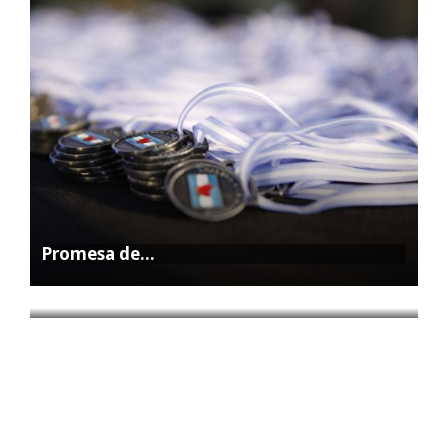
Promesa de…
La Feria…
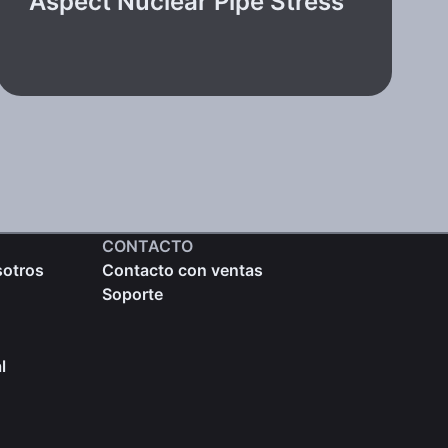
Aspect Nuclear Pipe Stress
CONTACTO
sotros
Contacto con ventas
Soporte
l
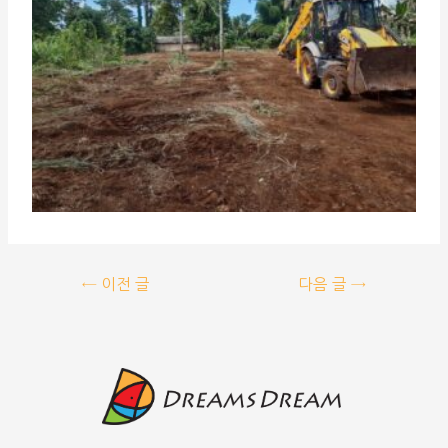
←
이전 글
다음 글
→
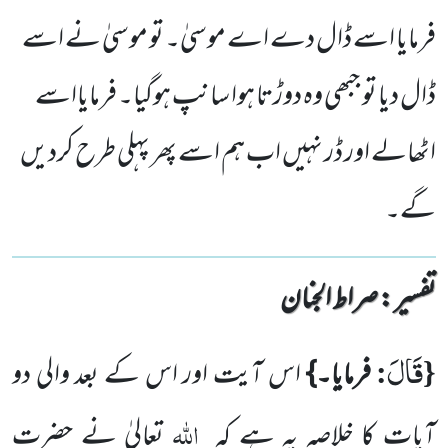
فرمایا اسے ڈال دے اے موسیٰ۔ تو موسیٰ نے اسے
ڈال دیا تو جبھی وہ دوڑتا ہوا سانپ ہوگیا۔ فرمایااسے
اٹھالے اور ڈر نہیں اب ہم اسے پھر پہلی طرح کردیں
گے۔
تفسیر : ‎صراط الجنان
قَالَ
:
{
فرمایا۔}
اس آیت اور اس کے بعد والی دو
اللہ
آیات کا خلاصہ یہ ہے کہ
تعالیٰ نے حضرت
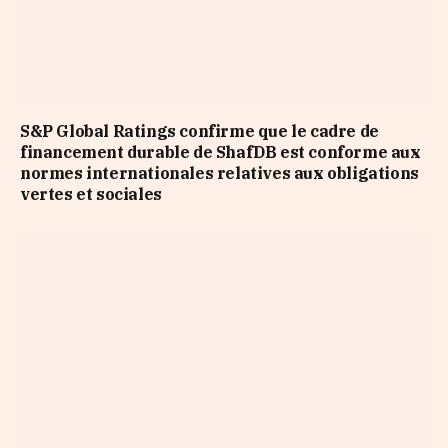
S&P Global Ratings confirme que le cadre de
financement durable de ShafDB est conforme aux
normes internationales relatives aux obligations
vertes et sociales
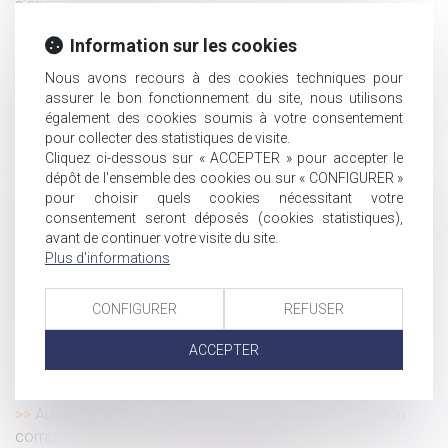
s’applique qu’entre les salariés relevant d’une même
catégorie professionnelle
Information sur les cookies
Les violences sexistes en France
La rente ou l’indemnité en capital versé à la victime d’un
Nous avons recours à des cookies techniques pour
assurer le bon fonctionnement du site, nous utilisons
accident de travail ou d’une maladie professionnelle ne
également des cookies soumis à votre consentement
répare pas le déficit fonctionnel
pour collecter des statistiques de visite.
Indivision et dépense personnelle : mise au clair
Cliquez ci-dessous sur « ACCEPTER » pour accepter le
La portée de la notification de départ à la retraite
dépôt de l'ensemble des cookies ou sur « CONFIGURER »
antérieure au terme du contrat de mission
pour choisir quels cookies nécessitant votre
consentement seront déposés (cookies statistiques),
Accidents du travail grave ou mortel : les précisions de la
avant de continuer votre visite du site.
Direction générale du travail
Plus d'informations
Licenciement postérieur à une naissance : principe et
limites
CONFIGURER
REFUSER
Une tentative de suicide survenue en raison du travail
constitue un accident du travail
ACCEPTER
Violence à l’égard des femmes : le GREVIO publie son
rapport annuel
Au décès du débiteur, quel est le sort de la prestation
compensatoire allouée avant le 1-7-2000 ?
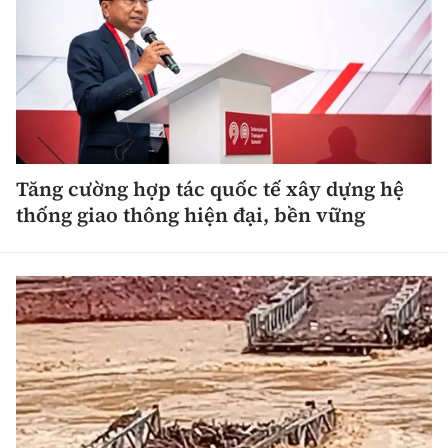
Tăng cường hợp tác quốc tế xây dựng hệ
thống giao thông hiện đại, bền vững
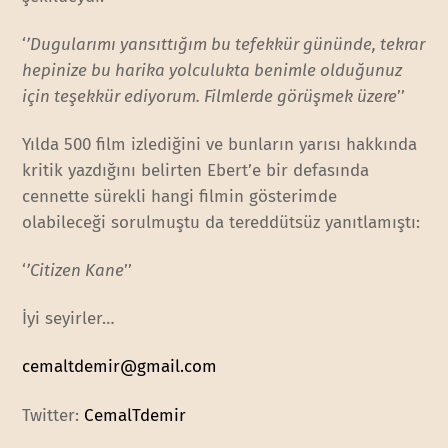
‘
’Dugularımı yansıttığım bu tefekkür gününde, tekrar
hepinize bu harika yolculukta benimle olduğunuz
için teşekkür ediyorum. Filmlerde görüşmek üzere
’’
Yılda 500 film izlediğini ve bunların yarısı hakkında
kritik yazdığını belirten Ebert’e bir defasında
cennette sürekli hangi filmin gösterimde
olabileceği sorulmuştu da tereddütsüz yanıtlamıştı:
‘
’Citizen Kane
’’
İyi seyirler…
cemaltdemir@gmail.com
Twitter:
CemalTdemir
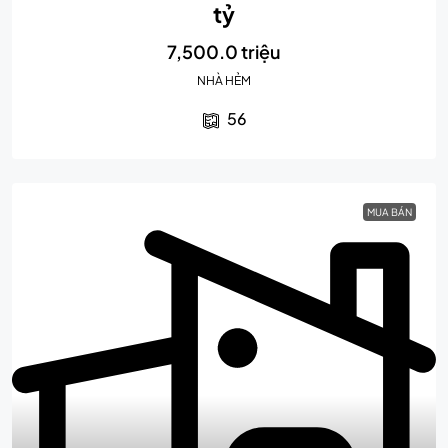
tỷ
7,500.0 triệu
NHÀ HẺM
56
MUA BÁN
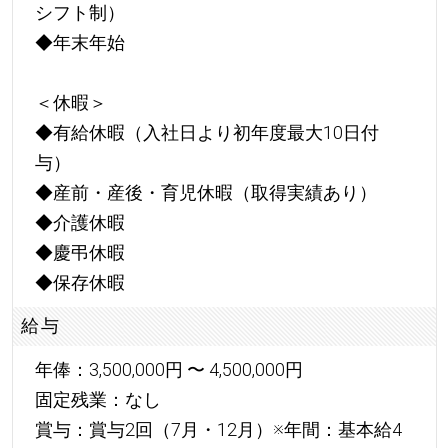
シフト制）
◆年末年始
＜休暇＞
◆有給休暇（入社日より初年度最大10日付
与）
◆産前・産後・育児休暇（取得実績あり）
◆介護休暇
◆慶弔休暇
◆保存休暇
給与
年俸：3,500,000円 〜 4,500,000円
固定残業：なし
賞与：賞与2回（7月・12月）※年間：基本給4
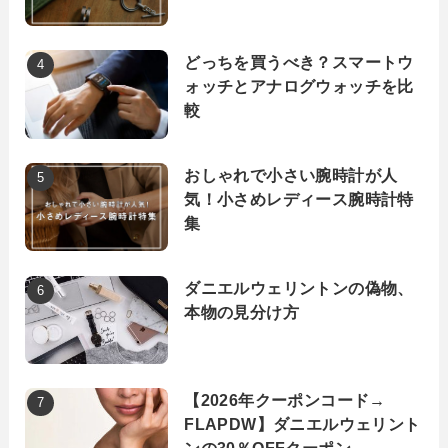
どっちを買うべき？スマートウ
ォッチとアナログウォッチを比
較
おしゃれで小さい腕時計が人
気！小さめレディース腕時計特
集
ダニエルウェリントンの偽物、
本物の見分け方
【2026年クーポンコード→
FLAPDW】ダニエルウェリント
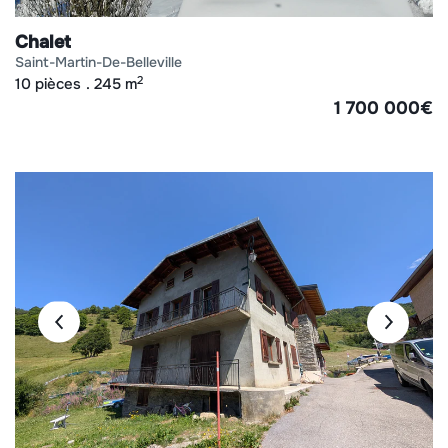
Chalet
saint-martin-de-belleville
2
10 pièces
245 m
1 700 000
€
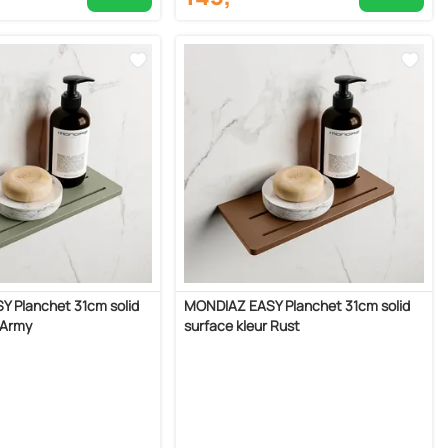
 Planchet 31cm solid
MONDIAZ EASY Planchet 31cm solid
 Army
surface kleur Rust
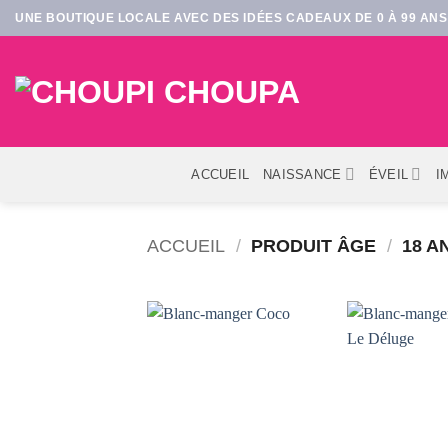
Passer
UNE BOUTIQUE LOCALE AVEC DES IDÉES CADEAUX DE 0 À 99 ANS 
au
contenu
ACCUEIL
NAISSANCE
ÉVEIL
I
ACCUEIL
/
PRODUIT ÂGE
/
18 AN
AJOUTER
AJ
À LA
LISTE DE
LI
SOUHAITS
SO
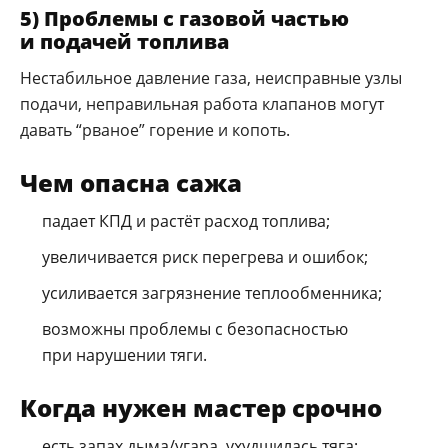
5) Проблемы с газовой частью
и подачей топлива
Нестабильное давление газа, неисправные узлы
подачи, неправильная работа клапанов могут
давать “рваное” горение и копоть.
Чем опасна сажа
падает КПД и растёт расход топлива;
увеличивается риск перегрева и ошибок;
усиливается загрязнение теплообменника;
возможны проблемы с безопасностью
при нарушении тяги.
Когда нужен мастер срочно
есть запах дыма/угара, ухудшилась тяга;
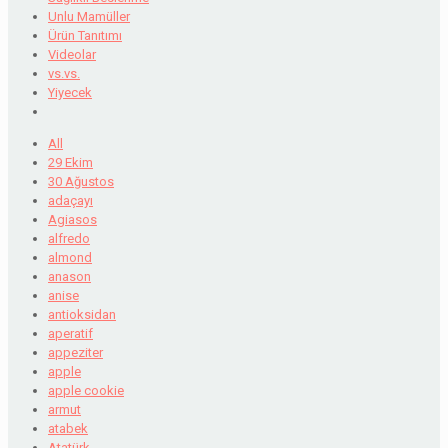
Unlu Mamüller
Ürün Tanıtımı
Videolar
vs.vs.
Yiyecek
All
29 Ekim
30 Ağustos
adaçayı
Agiasos
alfredo
almond
anason
anise
antioksidan
aperatif
appeziter
apple
apple cookie
armut
atabek
Atatürk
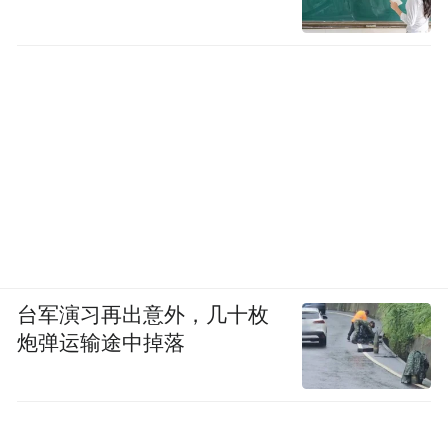
“特别声明：以上作品内容(包括在内的视频、图片或音
频)为凤凰网旗下自媒体平台“大风号”用户上传并发
布，本平台仅提供信息存储空间服务。
Notice: The content above (including the videos,
pictures and audios if any) is uploaded and posted
by the user of Dafeng Hao, which is a social media
platform and merely provides information storage
space services.”
台军演习再出意外，几十枚
炮弹运输途中掉落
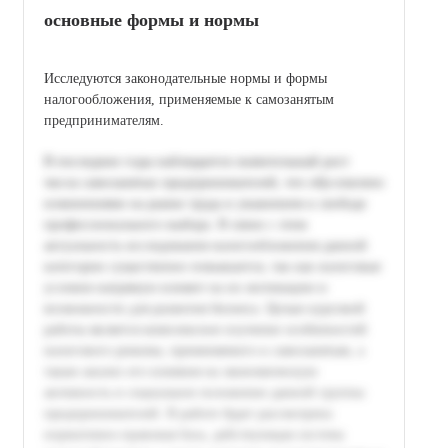
основные формы и нормы
Исследуются законодательные нормы и формы
налогообложения, применяемые к самозанятым
предпринимателям.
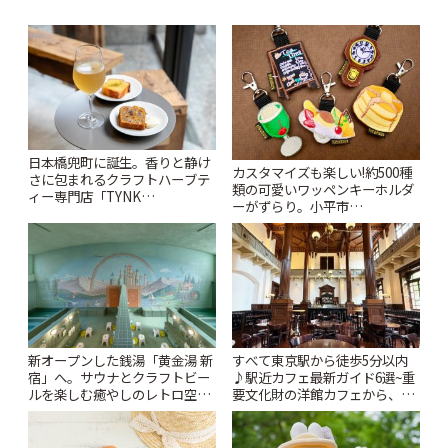
日本橋兜町に誕生。香りと静け
カスタマイズも楽しい!約500種
さに包まれるクラフトハーブテ
類の可愛いワッペンキーホルダ
ィー専門店「TYNK
ーがずらり。小平市
Kabutocho」 | ことりっぷ
「Kimamaya T&K」 | ことりっ
ぷ
新オープンした銭湯「黄金湯 新
すべて東京駅から徒歩5分以内
宿」へ。サウナとクラフトビー
♪駅近カフェ最新ガイド6選~重
ルを楽しむ癒やしのレトロ空間
要文化財の洋館カフェから、改
| ことりっぷ
札すぐのレトロ喫茶まで~ | こと
りっぷ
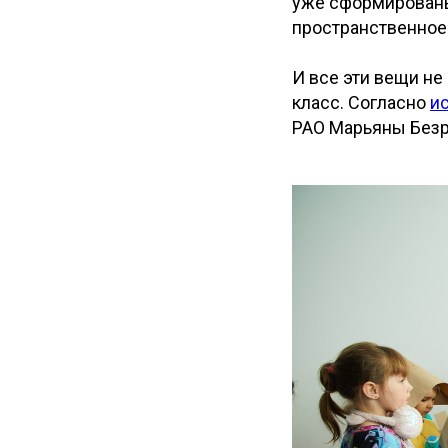
уже сформированы 
пространственное
И все эти вещи не
класс. Согласно
и
РАО Марьяны Безру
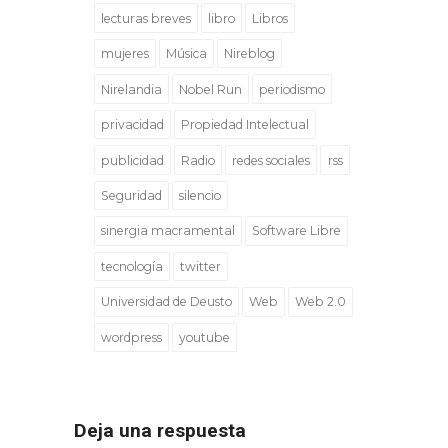
lecturas breves
libro
Libros
mujeres
Música
Nireblog
Nirelandia
Nobel Run
periodismo
privacidad
Propiedad Intelectual
publicidad
Radio
redes sociales
rss
Seguridad
silencio
sinergia macramental
Software Libre
tecnología
twitter
Universidad de Deusto
Web
Web 2.0
wordpress
youtube
Deja una respuesta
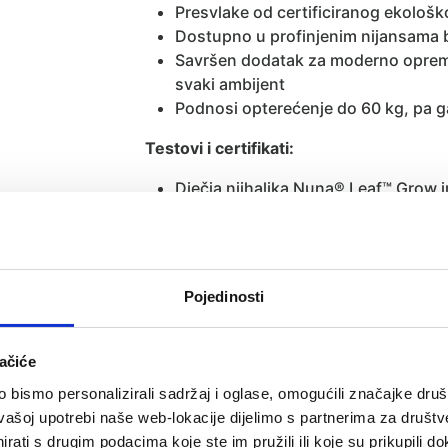
Presvlake od certificiranog ekolo
Dostupno u profinjenim nijansama 
Savršen dodatak za moderno opremlj
svaki ambijent
Podnosi opterećenje do 60 kg, pa g
Testovi i certifikati:
Dječja njihaljka Nuna® Leaf™ Grow i
da proizvod ispunjava stroga ograni
Dječja njihaljka Nuna® Leaf™ Grow
12790:2009
Dječja njihaljka Nuna® Leaf™ Growis
Pojedinosti
OHSAS 18001
Nagrade:
ačiće
Red Dot Design Award za 2019.
bismo personalizirali sadržaj i oglase, omogućili značajke društv
Junior Design Awards za 2016.
vašoj upotrebi naše web-lokacije dijelimo s partnerima za društv
Baby and Nursery Trade Awards za 
rati s drugim podacima koje ste im pružili ili koje su prikupili do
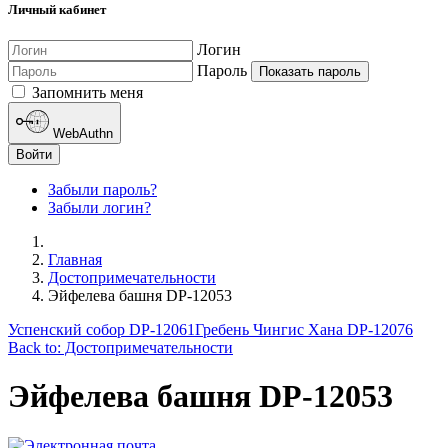
Личный кабинет
Логин
Пароль
Показать пароль
Запомнить меня
WebAuthn
Войти
Забыли пароль?
Забыли логин?
Главная
Достопримечательности
Эйфелева башня DP-12053
Успенский собор DP-12061
Гребень Чингис Хана DP-12076
Back to: Достопримечательности
Эйфелева башня DP-12053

■ **WHAT YOU NEED TO DO**:
To answer, report how many lines of the listing contain the word "solid", as a number with nothing else.

■ **EXERCISE ANSWER**:
2